Proc SPIE Int Soc Opt Eng. 2021 Feb:11603:116030V. doi: 10.1117/12.2581789. Epub 2021 Feb 15.

Abstract

Histologic examination of interstitial fibrosis and tubular atrophy (IFTA) is critical to determine the extent of irreversible kidney injury in renal disease. The current clinical standard involves pathologist's visual assessment of IFTA, which is prone to inter-observer variability. To address this diagnostic variability, we designed two case studies (CSs), including seven pathologists, using HistomicsTK- a distributed system developed by Kitware Inc. (Clifton Park, NY). Twenty-five whole slide images (WSIs) were classified into a training set of 21 and a validation set of four. The training set was composed of seven unique subsets, each provided to an individual pathologist along with four common WSIs from the validation set.
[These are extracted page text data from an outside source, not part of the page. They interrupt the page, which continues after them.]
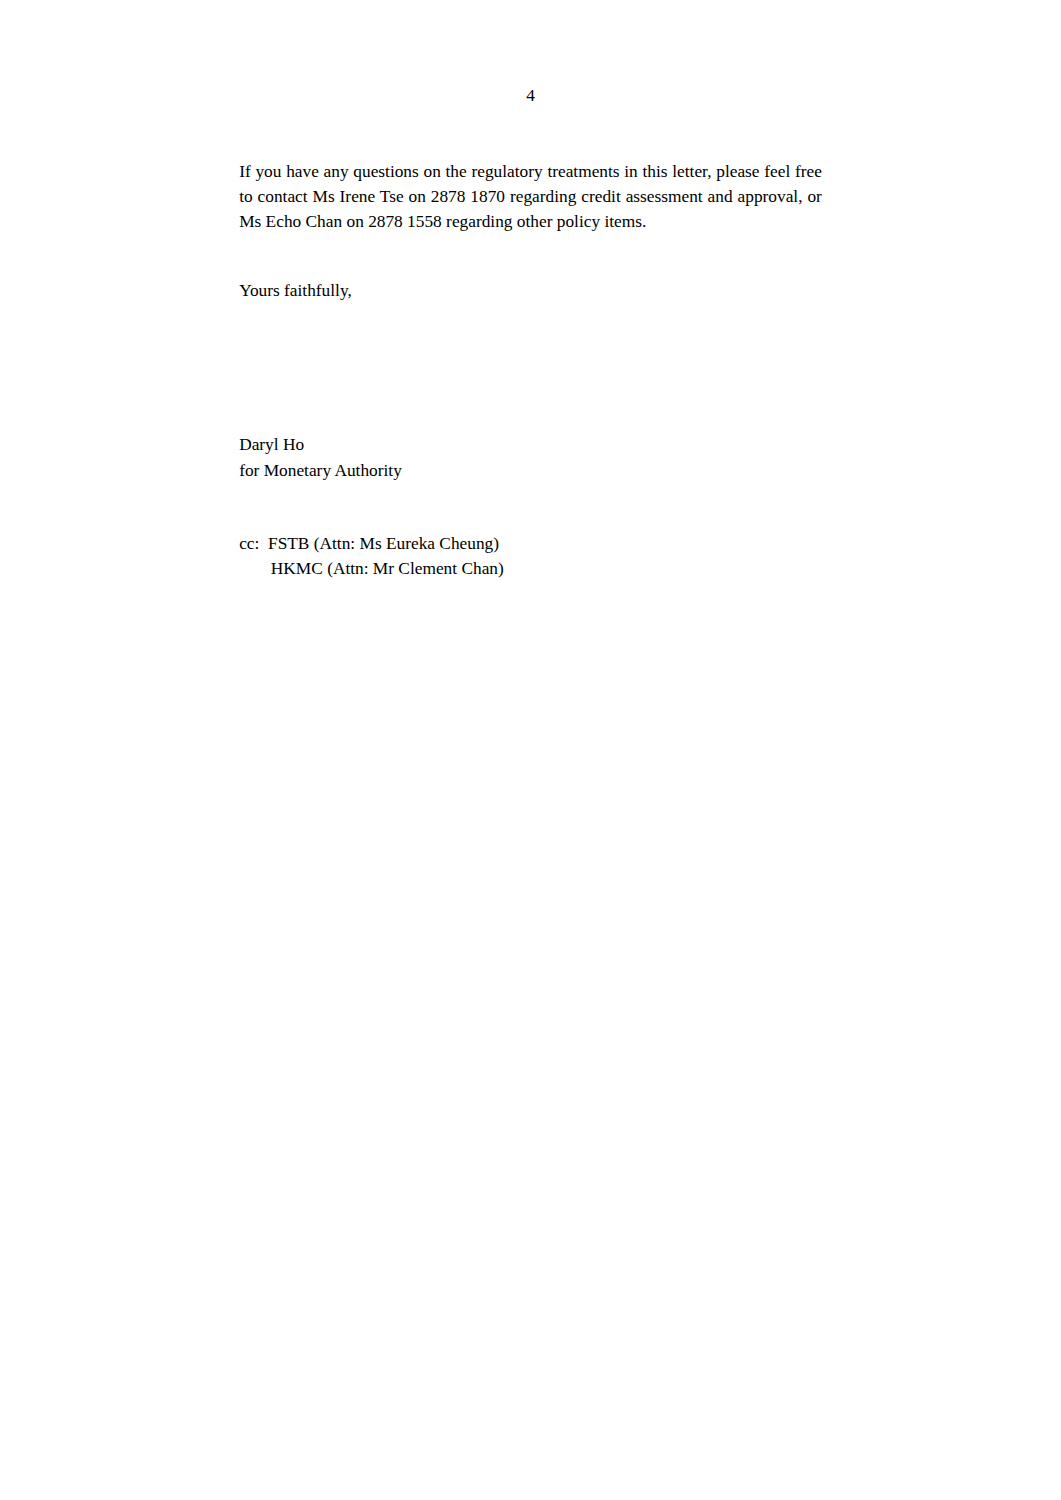4
If you have any questions on the regulatory treatments in this letter, please feel free to contact Ms Irene Tse on 2878 1870 regarding credit assessment and approval, or Ms Echo Chan on 2878 1558 regarding other policy items.
Yours faithfully,
Daryl Ho
for Monetary Authority
cc: FSTB (Attn: Ms Eureka Cheung)
HKMC (Attn: Mr Clement Chan)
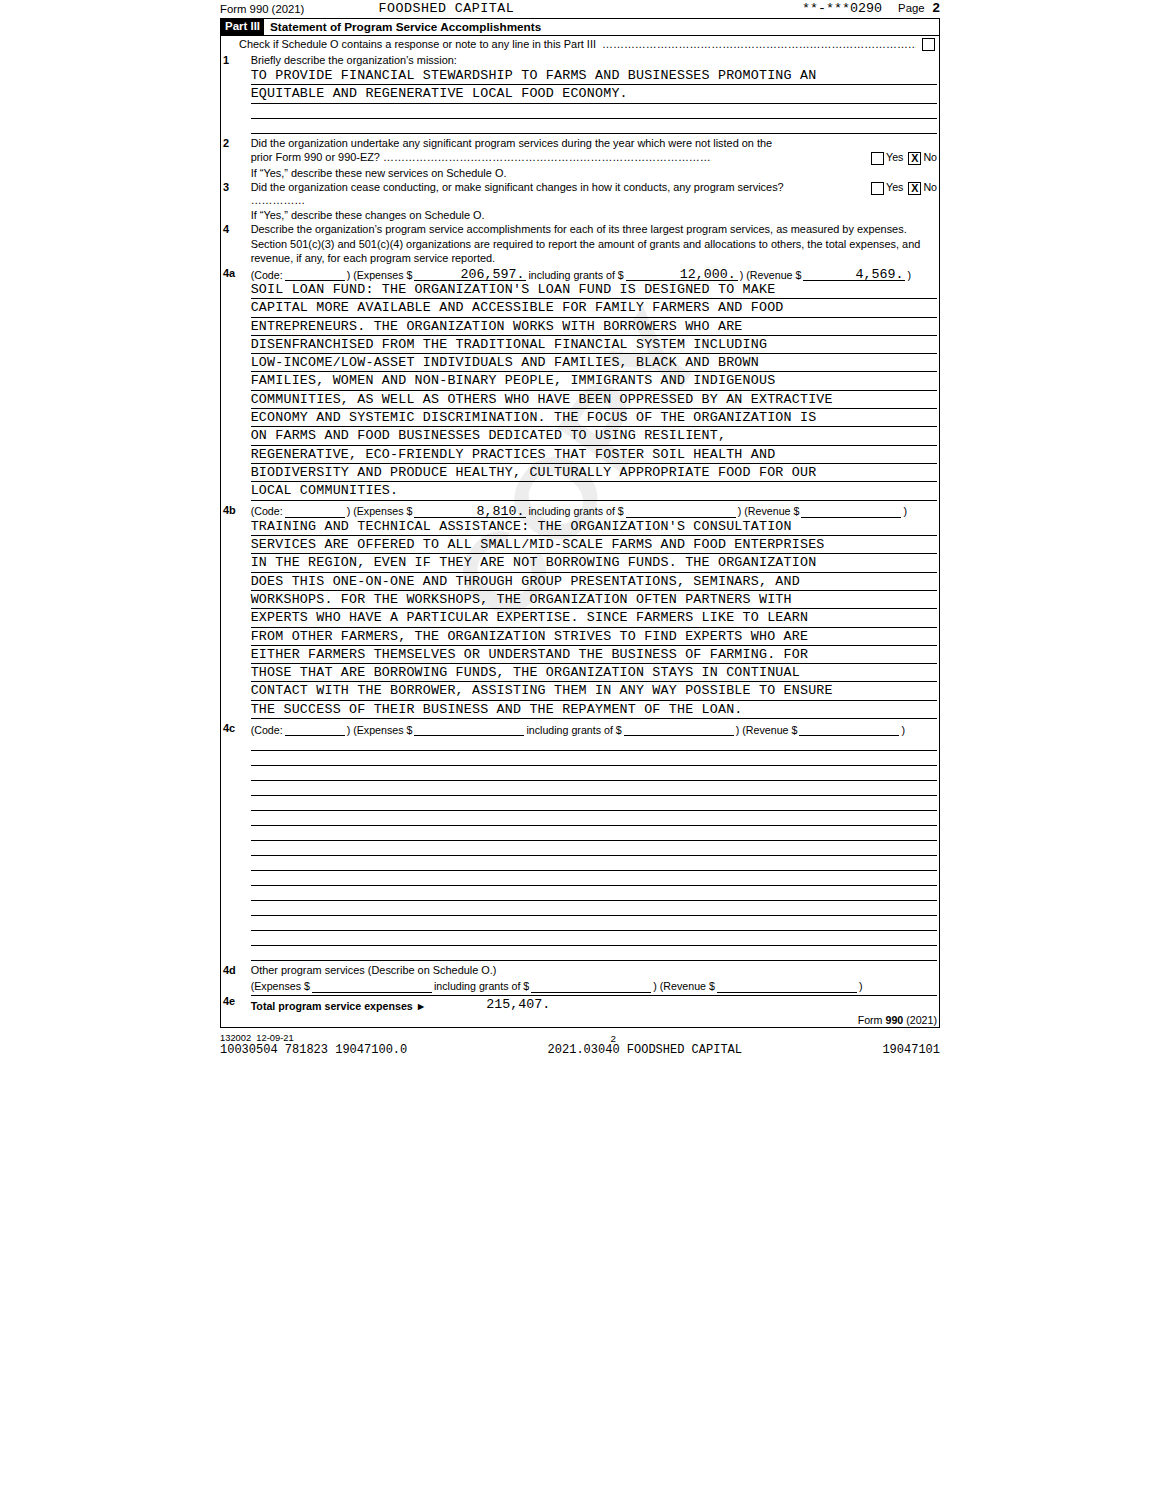COPY
Form 990 (2021)
FOODSHED CAPITAL
**-***0290 Page 2
Part III
Statement of Program Service Accomplishments
Check if Schedule O contains a response or note to any line in this Part III ……………………………………………………………………………………………………………………………………………………………………
| 1 | Briefly describe the organization’s mission: TO PROVIDE FINANCIAL STEWARDSHIP TO FARMS AND BUSINESSES PROMOTING AN EQUITABLE AND REGENERATIVE LOCAL FOOD ECONOMY. |
| 2 | Did the organization undertake any significant program services during the year which were not listed on the | |
| | prior Form 990 or 990-EZ? ………………………………………………………………………………………………………………………………………… | Yes X No |
| | If “Yes,” describe these new services on Schedule O. |
| 3 | Did the organization cease conducting, or make significant changes in how it conducts, any program services? …………… | Yes X No |
| | If “Yes,” describe these changes on Schedule O. |
| 4 | Describe the organization’s program service accomplishments for each of its three largest program services, as measured by expenses. |
| | Section 501(c)(3) and 501(c)(4) organizations are required to report the amount of grants and allocations to others, the total expenses, and |
| | revenue, if any, for each program service reported. |
| 4a | (Code: ) (Expenses $ 206,597. including grants of $ 12,000. ) (Revenue $ 4,569. ) SOIL LOAN FUND: THE ORGANIZATION'S LOAN FUND IS DESIGNED TO MAKE CAPITAL MORE AVAILABLE AND ACCESSIBLE FOR FAMILY FARMERS AND FOOD ENTREPRENEURS. THE ORGANIZATION WORKS WITH BORROWERS WHO ARE DISENFRANCHISED FROM THE TRADITIONAL FINANCIAL SYSTEM INCLUDING LOW-INCOME/LOW-ASSET INDIVIDUALS AND FAMILIES, BLACK AND BROWN FAMILIES, WOMEN AND NON-BINARY PEOPLE, IMMIGRANTS AND INDIGENOUS COMMUNITIES, AS WELL AS OTHERS WHO HAVE BEEN OPPRESSED BY AN EXTRACTIVE ECONOMY AND SYSTEMIC DISCRIMINATION. THE FOCUS OF THE ORGANIZATION IS ON FARMS AND FOOD BUSINESSES DEDICATED TO USING RESILIENT, REGENERATIVE, ECO-FRIENDLY PRACTICES THAT FOSTER SOIL HEALTH AND BIODIVERSITY AND PRODUCE HEALTHY, CULTURALLY APPROPRIATE FOOD FOR OUR LOCAL COMMUNITIES. |
| 4b | (Code: ) (Expenses $ 8,810. including grants of $ ) (Revenue $ ) TRAINING AND TECHNICAL ASSISTANCE: THE ORGANIZATION'S CONSULTATION SERVICES ARE OFFERED TO ALL SMALL/MID-SCALE FARMS AND FOOD ENTERPRISES IN THE REGION, EVEN IF THEY ARE NOT BORROWING FUNDS. THE ORGANIZATION DOES THIS ONE-ON-ONE AND THROUGH GROUP PRESENTATIONS, SEMINARS, AND WORKSHOPS. FOR THE WORKSHOPS, THE ORGANIZATION OFTEN PARTNERS WITH EXPERTS WHO HAVE A PARTICULAR EXPERTISE. SINCE FARMERS LIKE TO LEARN FROM OTHER FARMERS, THE ORGANIZATION STRIVES TO FIND EXPERTS WHO ARE EITHER FARMERS THEMSELVES OR UNDERSTAND THE BUSINESS OF FARMING. FOR THOSE THAT ARE BORROWING FUNDS, THE ORGANIZATION STAYS IN CONTINUAL CONTACT WITH THE BORROWER, ASSISTING THEM IN ANY WAY POSSIBLE TO ENSURE THE SUCCESS OF THEIR BUSINESS AND THE REPAYMENT OF THE LOAN. |
| 4c | (Code: ) (Expenses $ including grants of $ ) (Revenue $ ) |
| 4d | Other program services (Describe on Schedule O.) (Expenses $ including grants of $ ) (Revenue $ ) |
| 4e | Total program service expenses ► 215,407. Form 990 (2021) |
132002 12-09-21
2
10030504 781823 19047100.0
2021.03040 FOODSHED CAPITAL
19047101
In CS 1, all pathologists individually annotated IFTA in their respective slides. These annotations were then used to train a deep learning algorithm to computationally segment IFTA. In CS 2, manual and computational annotations from CS 1 were first reviewed by the annotators to improve concordance of IFTA annotation. Both the manual and computational annotation processes were then repeated as in CS1. The inter-observer concordance in the validation set was measured by Krippendorff's alpha (KA). The KA for the seven pathologists in CS1 was 0.62 with CI [0.57, 0.67], and after reviewing each other's annotations in CS2, 0.66 with CI [0.60, 0.72]. The respective CS1 and CS2 KA were 0.58 with CI [0.52, 0.64] and 0.63 with CI [0.56, 0.69] when including the deep learner as an eighth annotator. These results suggest that our designed annotation framework refines agreement of spatial annotation of IFTA and demonstrates a human-AI approach to significantly improve the development of computational models.